You get to the warehouse and now have the pleasure of picking your own shit off the shelves – at least at Argos they get it for you! There’s a whole host of different colours and you have to make sure you match what is on your receipt. It is no good getting a brown wood chair and a black ash footstool… There is no turning back if you make this mistake, there is no returns policy as no one wants to go through that again once they get to the end so you make do with mismatched furniture.

By the time you get to the checkout, where you have to queue for a further two days, you have lost 3 stone, can barely stand and have more facial growth than your grandma…

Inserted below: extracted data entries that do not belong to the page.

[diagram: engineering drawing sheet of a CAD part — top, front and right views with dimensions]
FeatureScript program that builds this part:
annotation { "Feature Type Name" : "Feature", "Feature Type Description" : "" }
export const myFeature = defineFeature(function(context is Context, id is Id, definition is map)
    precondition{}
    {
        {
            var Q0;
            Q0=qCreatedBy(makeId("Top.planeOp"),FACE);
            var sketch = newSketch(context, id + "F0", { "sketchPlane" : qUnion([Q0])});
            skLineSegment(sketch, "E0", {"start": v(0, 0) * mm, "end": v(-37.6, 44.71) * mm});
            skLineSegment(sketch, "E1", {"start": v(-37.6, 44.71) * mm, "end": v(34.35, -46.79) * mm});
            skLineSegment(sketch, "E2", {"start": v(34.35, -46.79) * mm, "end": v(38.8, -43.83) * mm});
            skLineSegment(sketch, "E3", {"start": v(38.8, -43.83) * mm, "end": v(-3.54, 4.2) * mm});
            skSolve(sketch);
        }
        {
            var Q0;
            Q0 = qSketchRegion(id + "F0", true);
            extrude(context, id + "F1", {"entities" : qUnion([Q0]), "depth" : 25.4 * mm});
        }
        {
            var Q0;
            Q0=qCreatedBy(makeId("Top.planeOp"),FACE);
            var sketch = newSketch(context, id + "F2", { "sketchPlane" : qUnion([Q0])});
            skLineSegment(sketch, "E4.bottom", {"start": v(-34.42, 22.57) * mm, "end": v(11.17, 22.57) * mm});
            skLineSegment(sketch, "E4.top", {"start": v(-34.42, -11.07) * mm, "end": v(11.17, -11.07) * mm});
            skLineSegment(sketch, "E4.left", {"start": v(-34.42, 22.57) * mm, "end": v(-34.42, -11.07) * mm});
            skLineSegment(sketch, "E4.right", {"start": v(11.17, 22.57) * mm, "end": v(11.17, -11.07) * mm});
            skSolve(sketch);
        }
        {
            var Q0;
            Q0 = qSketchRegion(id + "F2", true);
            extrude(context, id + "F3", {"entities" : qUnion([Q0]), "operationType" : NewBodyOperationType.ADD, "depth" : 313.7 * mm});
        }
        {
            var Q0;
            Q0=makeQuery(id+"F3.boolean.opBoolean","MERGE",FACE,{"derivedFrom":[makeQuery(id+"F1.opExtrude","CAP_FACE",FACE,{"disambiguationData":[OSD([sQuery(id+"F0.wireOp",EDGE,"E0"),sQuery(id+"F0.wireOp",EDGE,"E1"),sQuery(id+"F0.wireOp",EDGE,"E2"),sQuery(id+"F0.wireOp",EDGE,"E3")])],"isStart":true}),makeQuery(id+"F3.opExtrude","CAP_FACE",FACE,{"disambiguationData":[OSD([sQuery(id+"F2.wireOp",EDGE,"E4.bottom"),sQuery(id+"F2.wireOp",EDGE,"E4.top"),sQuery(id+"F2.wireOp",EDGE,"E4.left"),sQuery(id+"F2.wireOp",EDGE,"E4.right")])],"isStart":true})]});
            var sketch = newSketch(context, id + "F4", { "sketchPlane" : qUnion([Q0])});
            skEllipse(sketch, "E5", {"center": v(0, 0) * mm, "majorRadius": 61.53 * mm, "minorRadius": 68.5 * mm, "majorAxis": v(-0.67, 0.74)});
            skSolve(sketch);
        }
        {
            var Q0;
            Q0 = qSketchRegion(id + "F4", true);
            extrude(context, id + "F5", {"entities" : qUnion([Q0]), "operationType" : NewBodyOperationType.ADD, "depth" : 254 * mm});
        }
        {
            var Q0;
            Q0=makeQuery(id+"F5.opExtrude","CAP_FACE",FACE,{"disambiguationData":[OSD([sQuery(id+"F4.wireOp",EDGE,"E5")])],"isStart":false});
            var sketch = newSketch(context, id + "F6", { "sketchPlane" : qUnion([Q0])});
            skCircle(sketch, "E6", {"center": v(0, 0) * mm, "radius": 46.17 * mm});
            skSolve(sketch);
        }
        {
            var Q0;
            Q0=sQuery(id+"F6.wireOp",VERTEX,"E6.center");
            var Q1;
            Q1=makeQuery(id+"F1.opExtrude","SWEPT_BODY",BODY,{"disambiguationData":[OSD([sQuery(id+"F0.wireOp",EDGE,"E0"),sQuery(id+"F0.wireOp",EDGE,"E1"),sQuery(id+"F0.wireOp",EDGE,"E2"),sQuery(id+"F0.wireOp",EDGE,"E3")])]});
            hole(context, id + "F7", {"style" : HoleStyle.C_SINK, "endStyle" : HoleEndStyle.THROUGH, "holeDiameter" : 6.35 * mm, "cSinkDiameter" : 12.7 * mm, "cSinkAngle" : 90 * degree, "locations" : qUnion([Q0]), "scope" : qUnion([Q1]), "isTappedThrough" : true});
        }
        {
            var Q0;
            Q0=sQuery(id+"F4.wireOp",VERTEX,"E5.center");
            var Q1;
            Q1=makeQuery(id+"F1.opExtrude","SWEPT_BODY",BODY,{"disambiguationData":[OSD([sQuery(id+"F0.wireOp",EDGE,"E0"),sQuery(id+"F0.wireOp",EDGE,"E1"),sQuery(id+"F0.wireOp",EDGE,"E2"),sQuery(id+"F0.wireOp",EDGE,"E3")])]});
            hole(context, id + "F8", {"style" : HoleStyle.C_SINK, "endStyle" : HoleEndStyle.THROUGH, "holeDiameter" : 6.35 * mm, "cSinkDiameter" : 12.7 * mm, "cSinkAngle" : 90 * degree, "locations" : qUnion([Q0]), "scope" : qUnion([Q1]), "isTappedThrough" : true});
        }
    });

That’s why the evil minds behind IKEA put a food outlet at the exit. They know you have been in the store for that many days and spent that much money on worthless crap that they can squeeze an additional fiver out of you for a hotdog. A hotdog that is full of bits that you wouldn’t feed a dog, but at that moment in time it looks like a gourmet meal!! Everyone comes out of the store thinking it is the best hotdog ever and will tell you so, but that is all part of the plan. The robbing Swedish bastards…

IKEA never leaves you, I mean when you get home you’ve got to build the stuff for a start, but the horrors are engrained in the mind. IKEA still haunts my dreams now and the last time I went was 2007!! I would rather go to Guantanamo Bay prison for a holiday with a t-shirt that says "I’ve shagged your Mum" and take my chances than go back to that store.

Some stores I do not mind at all like supermarkets for the food shop. However the problem with supermarkets is that other people exist. And it is other people that piss me off.

I think there should be some law that is introduced that specifies when people of certain age groups can go shopping – a kind of schedule.

My age group, we’ll call it the 25-35 range, know what they want, zip around the aisles and get the job done. And yes I still ride my trolley down the aisles and skid round corners. I love the wind in my hair and the reckless abandonment it gives me!

Then there’s families, who browse, not sure what they want and have their son/daughter slowly adding to the trolley as they go round to which the parental unit has to empty when he/she is not looking. And the vicious circle here continues and so the pace is much slower and god help you if you get caught behind them.

Finally there is the worst group of people. The OAP’s….

I do not have a problem with old people, but I do get slightly angry at old people in supermarkets. There are several reasons for this.

Firstly, there are tons of them, all shuffling around the planet at a pace slower than the evolution of man. They come out in their big thick coats no matter whether it is 100 degrees outside (I live in the UK, so it is never actually likely to reach that temperature!), their fabric shoes that look like slippers and a pull along shopping bag with a brolly attached (you never know when you may get hit by a sudden shower!).

They do not work during the day as they have served their time and are retired and so have a lot of time on their hands. So why, for the love of god, do they insist on going shopping on days when the actual working population have a day off??? Saturday’s usually, or Friday evenings… They have ALL week, during the day to shop and get whatever biscuits they happen to desire that particular week (Oh, there’s a sale on garibaldi’s).

This then moves into my second issue with OAP’s that shop… They stop! Dead! Right in front of you with no warning whatsoever!! They shuffle along and suddenly change direction and walk across you or stop to look at their watch or have a chat with someone with no consideration for anyone else. Before you know it you are up to your arse in Granny! They call the younger generation rude and inconsiderate, but they are the worst culprits!

I have very nearly clubbed grannies to death with my shopping bags because they have put the brakes on for no apparent reason. They usually stop in door ways too for some inexplicable reason!!

JUST GO SHOPPING ON A TUESDAY MORNING!!!!

It drives me completely insane…

So, whichever government makes it illegal for OAP’s to shop on Saturdays and Friday evenings will get my vote and commitment for life.

And if they do not abide by these rules then they get to spend time in a place far worse than prison or an old people’s home… They are sent to IKEA!